JOB ITEM → If a line in the material below holds the string "Collegium", tally it, then give the tally alone.

INPUT →
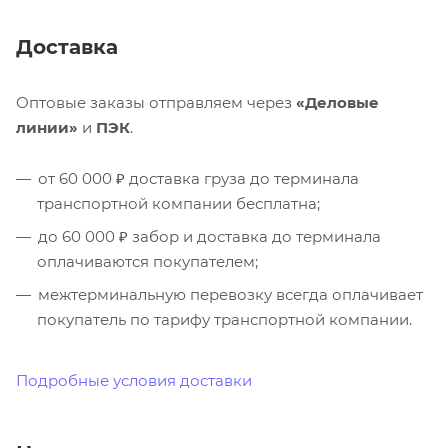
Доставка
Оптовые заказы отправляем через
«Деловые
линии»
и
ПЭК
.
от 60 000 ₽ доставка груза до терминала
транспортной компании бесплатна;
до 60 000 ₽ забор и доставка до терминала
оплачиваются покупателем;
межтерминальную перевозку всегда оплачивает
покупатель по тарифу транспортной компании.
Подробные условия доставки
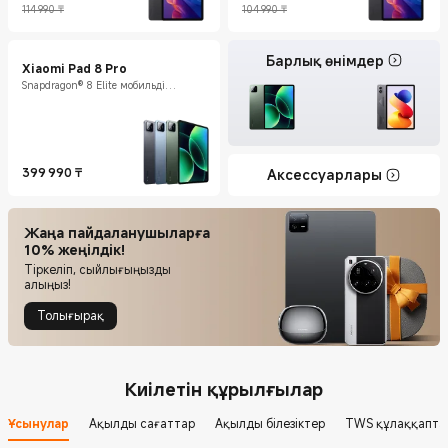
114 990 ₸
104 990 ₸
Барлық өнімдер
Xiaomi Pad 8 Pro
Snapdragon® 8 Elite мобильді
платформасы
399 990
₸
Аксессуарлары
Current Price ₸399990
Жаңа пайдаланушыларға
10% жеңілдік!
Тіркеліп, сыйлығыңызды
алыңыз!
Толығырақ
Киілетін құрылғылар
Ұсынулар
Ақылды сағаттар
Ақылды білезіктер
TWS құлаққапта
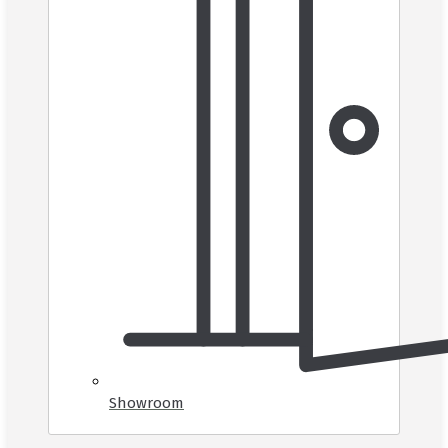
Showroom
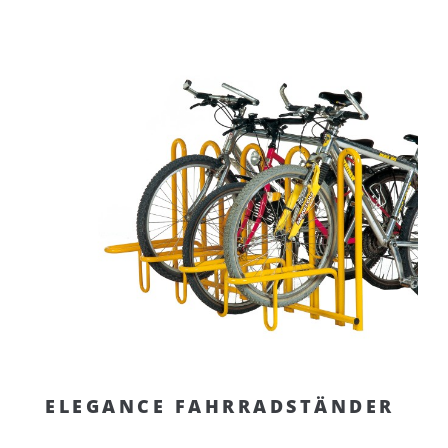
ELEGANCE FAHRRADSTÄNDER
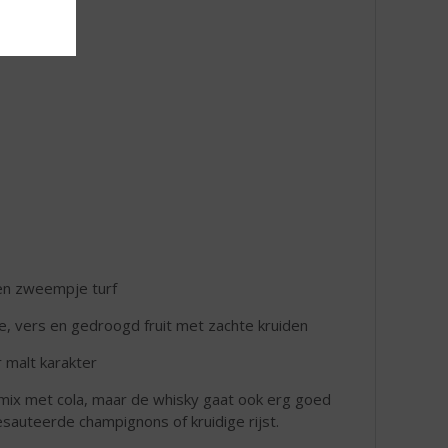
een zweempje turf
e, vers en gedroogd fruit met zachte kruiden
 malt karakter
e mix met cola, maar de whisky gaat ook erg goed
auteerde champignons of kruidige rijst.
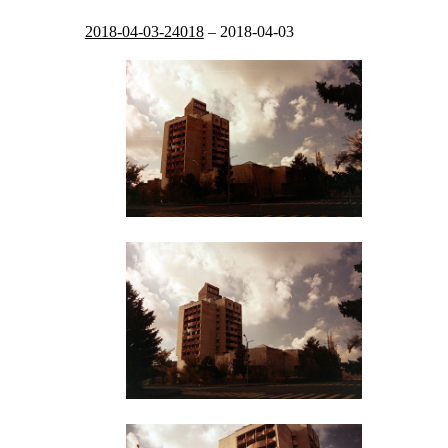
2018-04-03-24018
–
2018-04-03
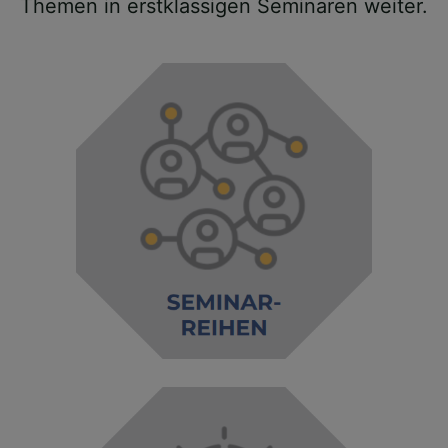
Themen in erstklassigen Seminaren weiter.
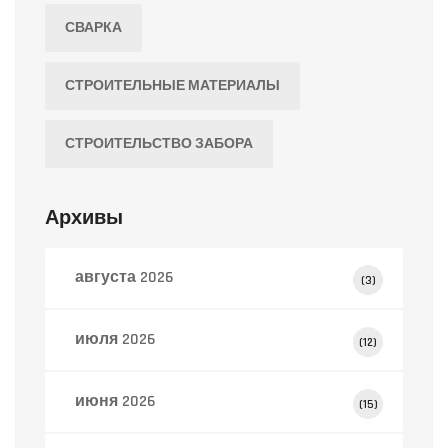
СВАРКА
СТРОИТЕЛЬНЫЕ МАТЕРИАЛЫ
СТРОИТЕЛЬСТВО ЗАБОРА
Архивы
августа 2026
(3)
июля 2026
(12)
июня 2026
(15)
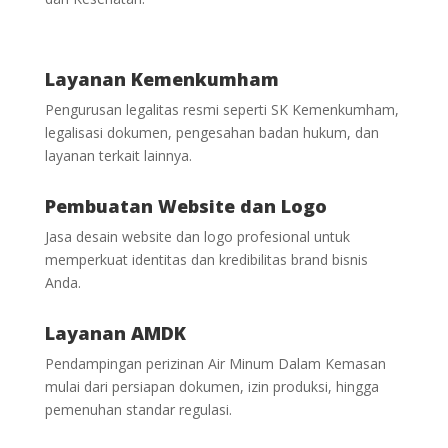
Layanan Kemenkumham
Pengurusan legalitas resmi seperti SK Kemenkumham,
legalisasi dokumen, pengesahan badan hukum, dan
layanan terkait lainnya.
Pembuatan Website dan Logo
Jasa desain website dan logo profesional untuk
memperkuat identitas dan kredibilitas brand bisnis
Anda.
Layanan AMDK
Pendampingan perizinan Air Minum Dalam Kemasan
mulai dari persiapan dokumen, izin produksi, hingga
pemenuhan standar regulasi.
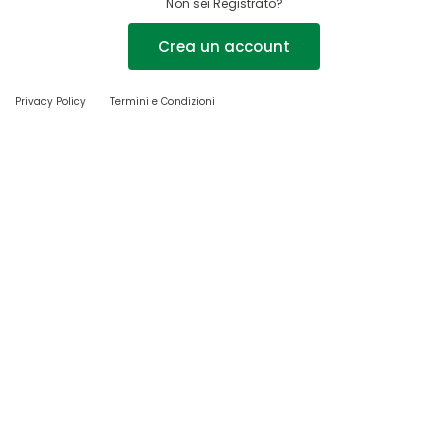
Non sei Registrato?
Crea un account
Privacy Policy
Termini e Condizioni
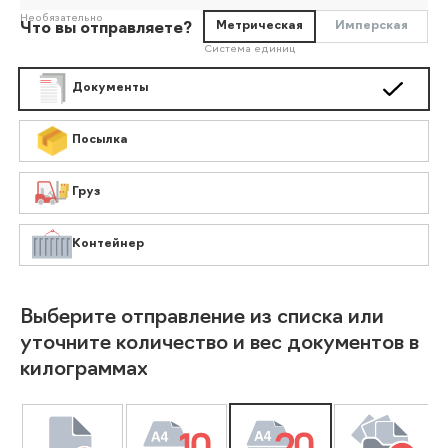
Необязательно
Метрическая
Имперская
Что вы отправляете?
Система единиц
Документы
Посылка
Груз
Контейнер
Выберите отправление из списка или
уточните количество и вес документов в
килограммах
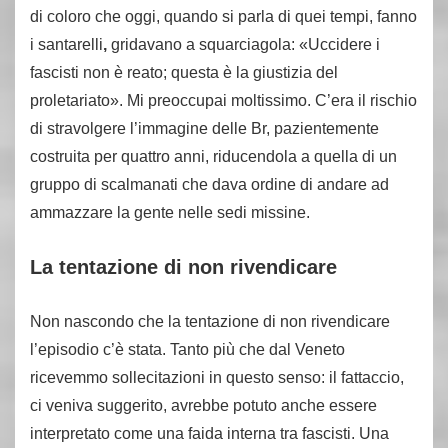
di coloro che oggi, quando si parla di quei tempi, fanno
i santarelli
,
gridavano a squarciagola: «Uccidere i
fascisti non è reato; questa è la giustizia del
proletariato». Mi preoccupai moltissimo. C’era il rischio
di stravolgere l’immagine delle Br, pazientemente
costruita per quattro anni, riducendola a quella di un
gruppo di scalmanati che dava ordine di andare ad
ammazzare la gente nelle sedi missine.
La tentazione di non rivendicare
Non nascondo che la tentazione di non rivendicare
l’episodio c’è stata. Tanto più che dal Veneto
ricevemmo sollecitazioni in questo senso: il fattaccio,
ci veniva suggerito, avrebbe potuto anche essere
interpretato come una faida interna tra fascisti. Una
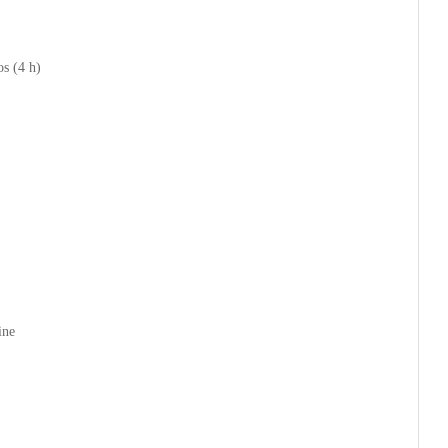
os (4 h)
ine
--
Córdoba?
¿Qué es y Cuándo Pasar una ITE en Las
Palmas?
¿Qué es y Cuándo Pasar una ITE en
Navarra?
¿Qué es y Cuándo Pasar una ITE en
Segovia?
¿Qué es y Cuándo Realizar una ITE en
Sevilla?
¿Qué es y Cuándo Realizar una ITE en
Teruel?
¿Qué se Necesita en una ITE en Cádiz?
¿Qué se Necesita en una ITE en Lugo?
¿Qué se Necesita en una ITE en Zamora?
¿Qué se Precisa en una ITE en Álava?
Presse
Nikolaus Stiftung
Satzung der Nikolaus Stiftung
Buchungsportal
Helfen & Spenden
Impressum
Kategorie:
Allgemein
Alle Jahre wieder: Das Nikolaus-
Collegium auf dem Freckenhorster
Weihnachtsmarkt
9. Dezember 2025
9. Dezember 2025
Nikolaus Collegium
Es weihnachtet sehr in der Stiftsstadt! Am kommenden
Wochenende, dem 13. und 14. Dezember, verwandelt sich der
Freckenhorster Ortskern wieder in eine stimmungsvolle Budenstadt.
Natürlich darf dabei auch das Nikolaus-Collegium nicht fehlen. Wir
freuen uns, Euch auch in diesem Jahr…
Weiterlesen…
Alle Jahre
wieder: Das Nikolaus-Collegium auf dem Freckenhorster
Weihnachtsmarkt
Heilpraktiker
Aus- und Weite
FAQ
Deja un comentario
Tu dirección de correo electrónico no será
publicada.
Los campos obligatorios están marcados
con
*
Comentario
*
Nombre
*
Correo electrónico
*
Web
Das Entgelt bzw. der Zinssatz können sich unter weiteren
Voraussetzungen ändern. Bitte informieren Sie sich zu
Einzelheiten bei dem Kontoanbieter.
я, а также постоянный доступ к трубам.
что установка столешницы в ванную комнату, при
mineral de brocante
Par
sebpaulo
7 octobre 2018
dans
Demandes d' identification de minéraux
---
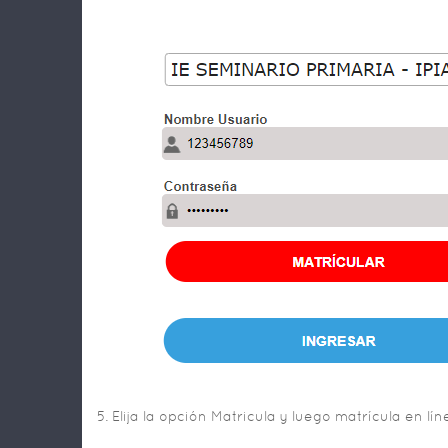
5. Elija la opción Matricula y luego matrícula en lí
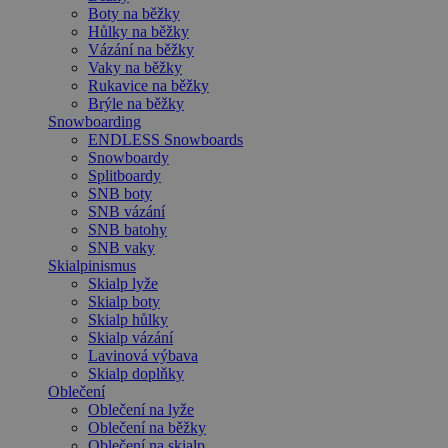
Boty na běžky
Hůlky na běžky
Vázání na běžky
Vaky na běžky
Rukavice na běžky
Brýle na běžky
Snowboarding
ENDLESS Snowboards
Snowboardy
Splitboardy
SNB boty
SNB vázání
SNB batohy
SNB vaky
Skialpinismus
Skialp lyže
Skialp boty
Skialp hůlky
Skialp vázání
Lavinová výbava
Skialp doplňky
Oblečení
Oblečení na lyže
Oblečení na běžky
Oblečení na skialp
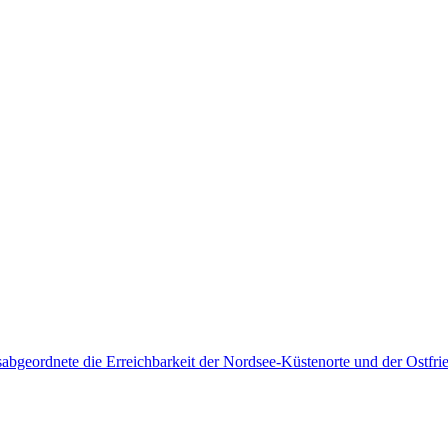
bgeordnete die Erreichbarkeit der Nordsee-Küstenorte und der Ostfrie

SOLUTION BELOW → 4